Supplied text:
++++++++++++++++++++
The treatment (policy intervention) is the ration of numbers receiving outdoor relief to those receiving indoor relief.

- **Out-Relief Ratio:** the ratio of numbers relieved outdoors to those relieved indoors

He will control for two variables that may be associated with the treatment

- **Proportion of Old:** the proportion of the aged (65 years) to the whole population since the old are more likely to be poor.
- **Population:** in particular changes in population that may be proxying for changes in the economic, social, or moral factors of PLUs.

There is also **Grouping of Unions**, which is a locational classification based on population density that consists of Rural, Mixed, Urban, and Metropolitan.
++++++++++++++++++++
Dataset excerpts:
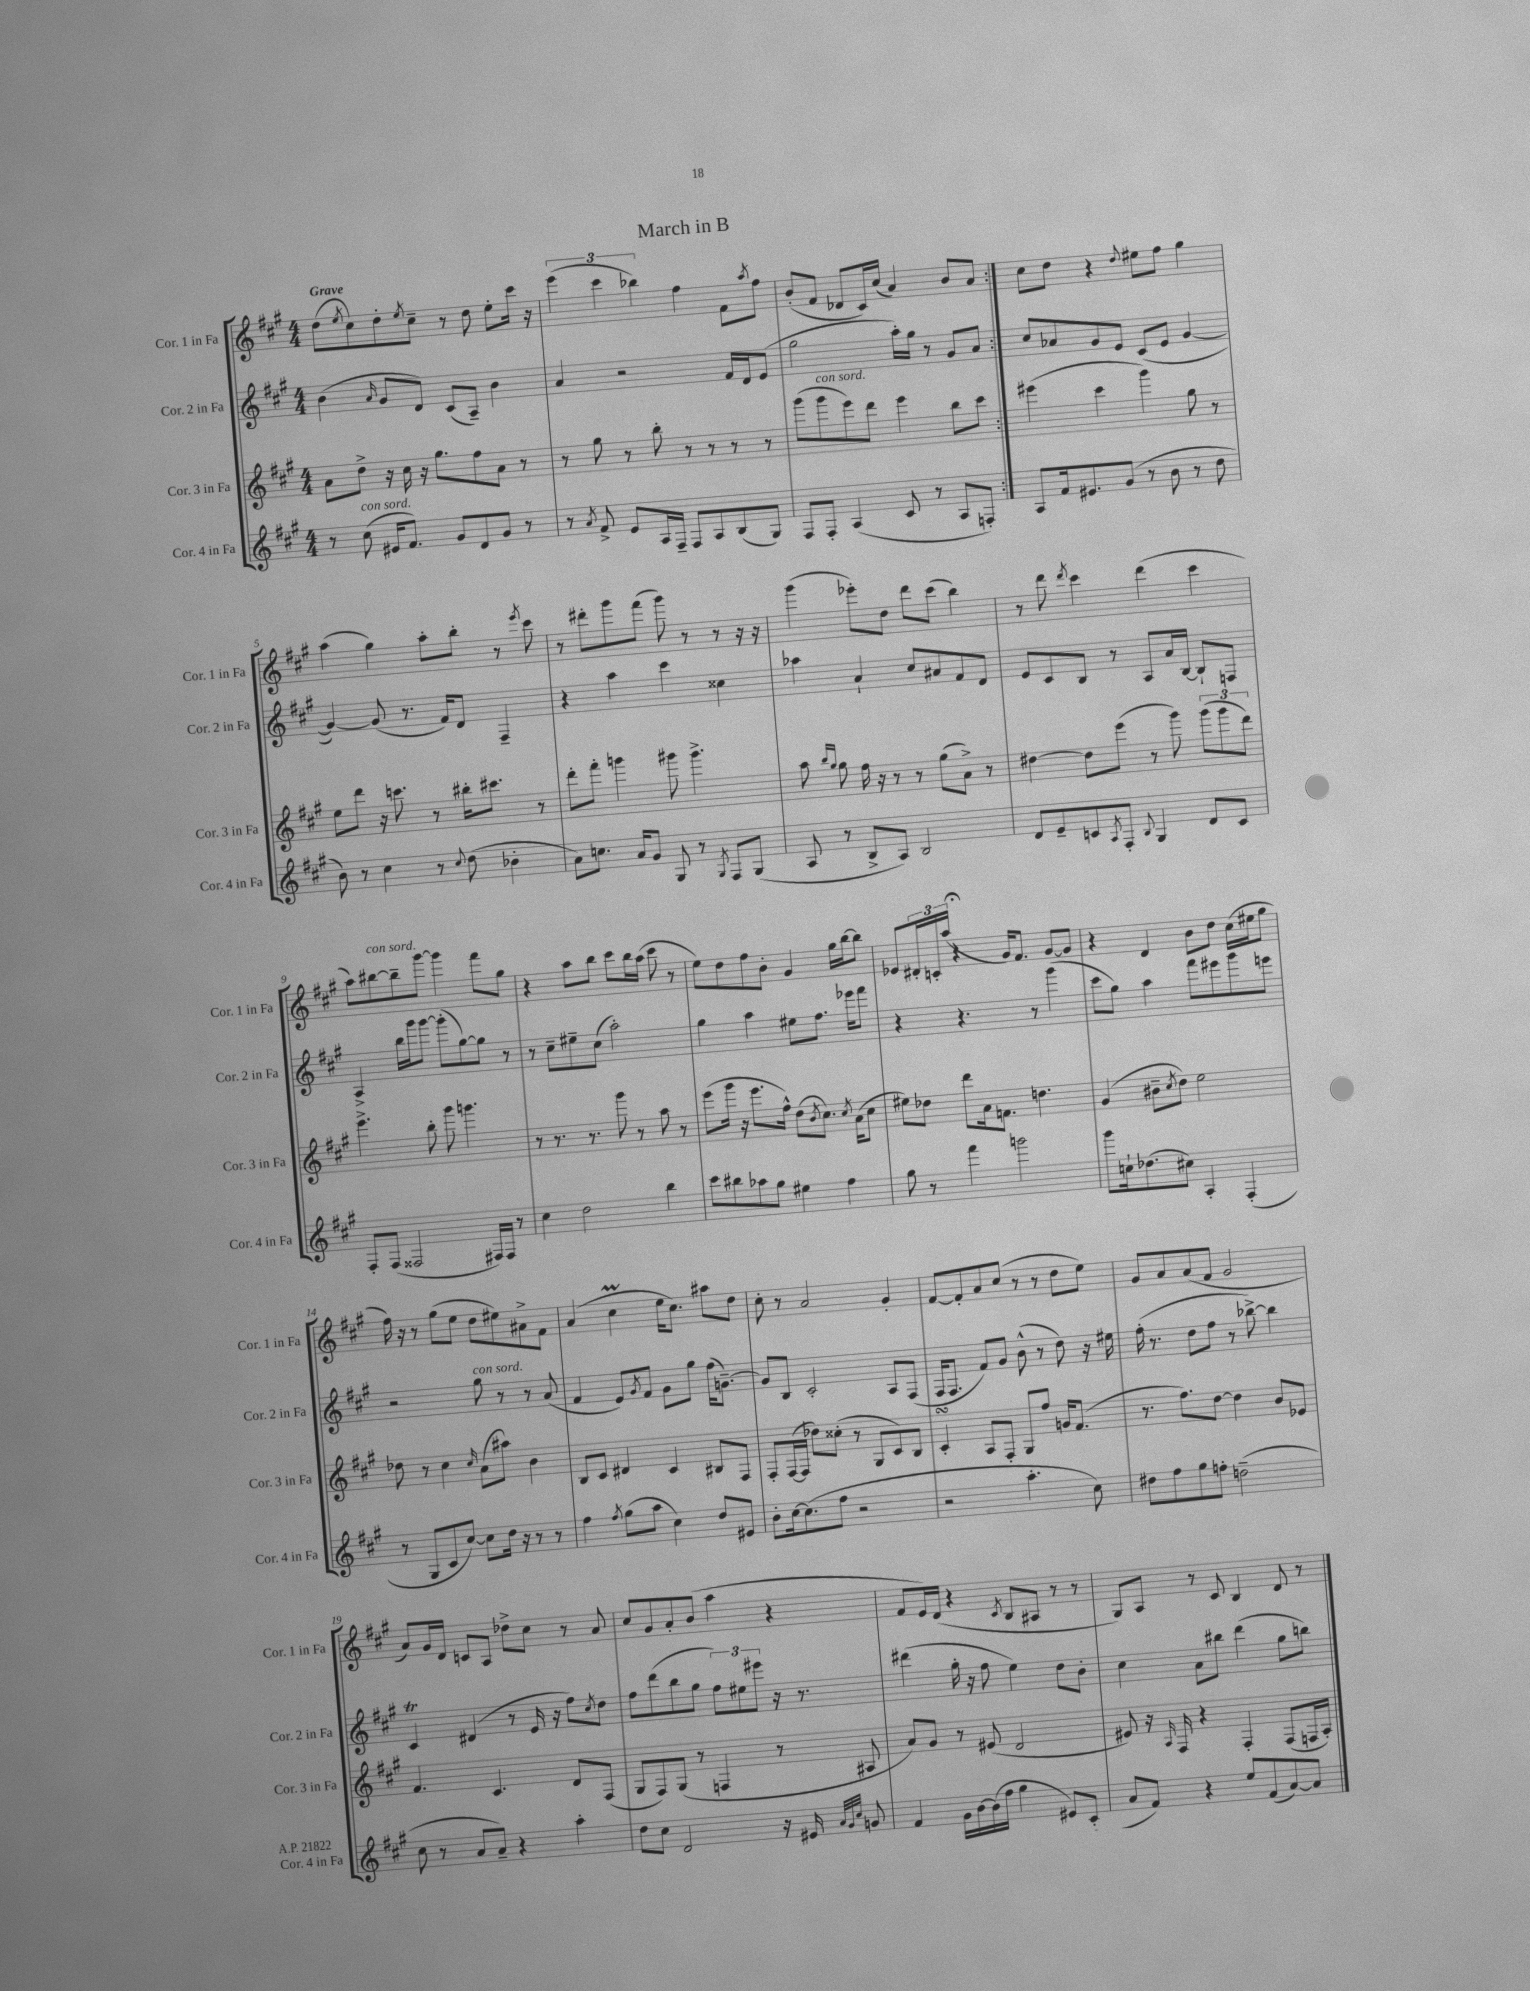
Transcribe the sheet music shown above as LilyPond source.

\header { title = "March in B" }
<<
\new StaffGroup <<
\new Staff = "s0" \with { instrumentName = "Cor. 1 in Fa" shortInstrumentName = "Cor. 1 in Fa" } {
    \clef treble \key a \major \numericTimeSignature \time 4/4 \tempo "Grave"
    \repeat volta 2 { d''8( \acciaccatura { e''8 } cis''8) d''8-. \acciaccatura { e''8 } cis''8-- r8 d''8 e''8-. cis'''16 r16 |
    \tuplet 3/2 { e'''4( cis'''4 bes''4) } fis''4 fis'8 \acciaccatura { a''8 } fis''8 |
    b'8-.( fis'8 des'8 cis'16) cis''16( a'4) b'8 a'8 | }
    cis''8 d''8 r4 \appoggiatura { d''8 } eis''8 fis''8 gis''4 |
    a''4( gis''4) a''8-. b''8-. r8 \acciaccatura { e'''8 } cis'''8 |
    r8 dis'''8-. gis'''8 fis'''8( gis'''8) r8 r8 r16 r16 |
    gis'''4( ees'''8-.) d''8 d'''8 cis'''8( b''4) |
    r8 d'''8 \acciaccatura { d'''8 } cis'''4 d'''4( cis'''4 |
    a''8) bis''8~^\markup { \italic "con sord." } bis''8-- gis'''8~ gis'''4 fis'''8 gis''8 |
    r4 a''8 b''8 cis'''8 b''16 a''16( cis'''8 r8 |
    e''8) d''8 fis''8 b'8-. gis'4 gis''16 b''16~ b''8 |
    ees'8 \tuplet 3/2 { dis'16-. c'16-. a''16( } r4\fermata gis'16) fis'8. gis'8~ gis'8 |
    r4 d'4 b'8 d''8 cis''16( eis''16 gis''8 |
    fis''16) r16 r8 gis''8( e''8 d''8 eis''8) ais'8-> fis'8 |
    a'4( cis''4\prall e''16 cis''8.) ais''8 d''8 |
    cis''8-. r8 a'2 gis'4-. |
    fis'8~ fis'8-. a'8 cis''8( r8 r8 d''8 e''8) |
    gis'8 a'8 a'8( fis'8 gis'2 |
    a'8) gis'16 d'16 c'8 a8 des''8-> cis''8 r8 a'8 |
    cis''8 gis'8 a'8-. b'8( a''4 r4 |
    fis'8 e'16) d'16( r4 \acciaccatura { cis'8 } b8 ais8 r8 r8 |
    gis8) a8 r8 cis'8 b4 d'8 r8 \bar "|." |
}
\new Staff = "s1" \with { instrumentName = "Cor. 2 in Fa" shortInstrumentName = "Cor. 2 in Fa" } {
    \clef treble \key a \major \numericTimeSignature \time 4/4
    \repeat volta 2 { b'4( \grace { a'16 } gis'8 d'8) cis'8( a8--) b'4 |
    a'4 r2 fis'16 d'16 e'8( |
    gis''2 a''16-.) gis''16 r8 gis'8 a'8 | }
    cis''8 aes'8 gis'8 e'8 cis'8( e'8 gis'4~ |
    gis'4~) gis'8( r8. fis'16) d'8 fis4-- |
    r4 a''4 cis'''4 cisis''4 |
    aes''4 a'4-! cis''8 ais'8 fis'8 d'8 |
    e'8 cis'8 b8 r8 a8 a'16 b16~ b8-! f8 |
    a4-> b''16 gis'''16 gis'''8~ gis'''8-.( gis''8~) gis''8 r8 |
    r8 cis''8-- eis''8-- cis''8( a''2-.) |
    gis''4 a''4 eis''8 fis''8. ees'''16 fis'''8 |
    r4 r4. r8 gis'''4( |
    cis'''8 gis''8) a''4 fis'''8 eis'''8 gis'''8 e'''8 |
    r2 gis''8^\markup { \italic "con sord." } r8 r8 a'8( |
    fis'4 e'8) \acciaccatura { gis'8 } fis'8 gis'8 gis''8 fis''16( g'8.~--) |
    g'8 b8 cis'2-. a8 fis8( |
    fis16 fis8. fis'8) gis'8 b'8-^( r8 d''8) r16 eis''16 |
    fis''16-.( r8. d''8 fis''8 r8 bes''8~->) bes''4 |
    cis'4\trill dis'4( r8 e'16 r16 fis''8) \acciaccatura { cis''8 } d''8 |
    fis''8 d'''8( b''8 gis''8 \tuplet 3/2 { fis''8) eis''8 eis'''8 } r16 r8. |
    dis'''4( gis''16-. r16 fis''8 e''4) d''8 b'8-. |
    cis''4 a'8 bis''8 d'''4( gis''8 b''8) \bar "|." |
}
\new Staff = "s2" \with { instrumentName = "Cor. 3 in Fa" shortInstrumentName = "Cor. 3 in Fa" } {
    \clef treble \key a \major \numericTimeSignature \time 4/4
    \repeat volta 2 { a'8 d''8-> r16 cis''16 r16 gis''8. fis''8 a'8 r8 |
    r8 gis''8 r8 b''8-. r8 r8 r8 r8 |
    gis'''8( gis'''8^\markup { \italic "con sord." } e'''8) d'''8 e'''4 b''8 cis'''8 | }
    eis'''4( cis'''4 gis'''4) gis''8 r8 |
    e''8 d'''8 r16 c'''8. r8 bis''16-. cis'''8. r8 |
    d'''8-. fis'''8-. g'''4 gis'''8 gis'''4.-> |
    a''8 \grace { b''16 gis''16 } gis''8 fis''16 r16 r8 r8 gis''8( a'8->) r8 |
    dis''4~ dis''8 e'''8( r8 gis'''8) \tuplet 3/2 { gis'''8( gis'''8 d'''8) } |
    e'''4.-> b''8-. gis'''8 g'''4. |
    r8 r8. r8. gis'''8 r8 a''8 r8 |
    e'''8( gis'''16 r16 e'''8. fis''16-^) d''8( \acciaccatura { b'8 } cis''8.) \acciaccatura { cis''8 } a'16( cis''8 |
    eis''8) des''8 d'''8 a'16 f'8. d''4. |
    gis'4( bis'8-- \acciaccatura { cis''8 } d''8) e''2 |
    des''8 r8 cis''4 \grace { cis''16 } a'8( ais''8) b'4 |
    b8 cis'8 dis'4 cis'4 bis8 fis8 |
    fis8-. fis16~( fis16 des''8) cisis''8-.( r8 gis8 cis'8) b8 |
    cis'4-.\turn a8 fis8-. gis8 fis''8 g'16 fis'8.( |
    r8. fis''8.) d''8~ d''4 b'8 ees'8 |
    fis'4. cis'4. d'8 fis8( |
    gis8 fis8) gis8( r8 f4 r8 ais8 |
    a'8) gis'8 r8 eis'8( d'2 |
    eis'8) r16 \grace { a16 } fis16 r4 fis4-. fis8( f16 a16-.) \bar "|." |
}
\new Staff = "s3" \with { instrumentName = "Cor. 4 in Fa" shortInstrumentName = "Cor. 4 in Fa" } {
    \clef treble \key a \major \numericTimeSignature \time 4/4
    \repeat volta 2 { r8 cis''8^\markup { \italic "con sord." }( eis'16 fis'8.) gis'8 d'8 gis'8 r8 |
    r8 \acciaccatura { a'8 } fis'8-> e'8 a16 fis16-- fis8 a8 b8( gis8) |
    fis8 fis8-. a4( cis'8 r8 a8 f8-.) | }
    a8 fis'16 eis'8. gis'8( r8 b'8 r8 d''8 |
    b'8) r8 cis''4 r8 \appoggiatura { cis''8 } d''8( bes'4-. |
    a'8) c''8. a'16 gis'8 gis8 r8 \acciaccatura { gis8 } fis8 gis8( |
    a8 r8 b8-> a8) b2 |
    d'8 e'8-- c'8 \acciaccatura { a8 } fis8-. \appoggiatura { b8 } gis4 d'8 c'8 |
    fis8-. fis8( fisis2 fis16) fis16 r8 |
    cis''4 d''2 b''4 |
    cis'''8 bis''8 aes''8 gis''8 eis''4 fis''4 |
    gis''8 r8 fis'''4 g'''2 |
    gis'''8 c''16-! des''8.( cis''8) a4-. fis4-.( |
    r8 gis8 cis'8 cis''8~) cis''8 d''16 r16 r8 r8 |
    fis''4 \acciaccatura { fis''8 } gis''8( a''8 cis''4) d''8 eis'8 |
    b'8-. cis''16~ cis''8.( fis''8 r2 |
    r2 a''4.-. cis''8) |
    dis''8 fis''8 gis''8 f''8-. d''2--( |
    cis''8 r8 a'8 a'8--) r4 a''4-. |
    d''8 cis''8 d'2 r16 eis'16 \grace { a'32 gis'32 cis''32 } g'8 |
    fis'4 gis'16 b'16~ b'16( fis''16 gis''4 eis'8) cis'8-.( |
    a'8 fis'8) r4 e''8 fis'8( a'8~) a'8 \bar "|." |
}
>>
>>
++++++++++++++++++++
Tasks to perform:
1. From the poor relief passage, echo the stretch from "He will control" through "Urban, and Metropolitan.".
2. Summarize the poor relief passage in two sentences.
3. Go on with the poor relief passage after its final sentence.
The listing has no connection to the poor relief passage.

Answers for the exercise:
1.
He will control for two variables that may be associated with the treatment

- **Proportion of Old:** the proportion of the aged (65 years) to the whole population since the old are more likely to be poor.
- **Population:** in particular changes in population that may be proxying for changes in the economic, social, or moral factors of PLUs.

There is also **Grouping of Unions**, which is a locational classification based on population density that consists of Rural, Mixed, Urban, and Metropolitan.

2. The treatment is the out-relief ratio, the number of people relieved outdoors compared with those relieved indoors. Two variables that may be associated with it are controlled for, the proportion of the aged (65 years) in the whole population and changes in population, and unions are also grouped by population density into Rural, Mixed, Urban, and Metropolitan.

3.
Instead of taking differences or percentages, Yule worked with "percent ratio differences", $100 \times \frac{x_{t}}{x_{t-1}}$, because he did not want to work with negative signs, presumably a concern at the because he was doing arithmetic by hand and this would make calculations more tedious or error-prone.


## Original Specification

Run regressions of `pauper` using the yearly level data with the following specifications. 
In @Yule1899a, the regressions are

- *M1:* `paupratiodiff ~ outratiodiff + year + Type`
- *M2:* `paupratiodiff ~ outratiodiff + (popratiodiff + oldratiodiff) * (year + Type)`
- *M3:* `-1  + paupratiodiff ~ (outratiodiff + popratiodiff + oldratiodiff) * (year + Type)`
- *M4:* `paupratiodiff ~ (outratiodiff + popratiodiff + oldratiodiff) * (year + Type)`

1. Present the regressions results in a regression table
2. Interpret the coefficients for `outratiodiff` for each model.
3. Write the equations for each or all models, and describe the model with a sentence or two. Try to be as concise as possible. Look at recent journal articles for examples of the wording and format.
4. What is the difference between *M3* and *M4*. What are the pros and cons of each parameterization?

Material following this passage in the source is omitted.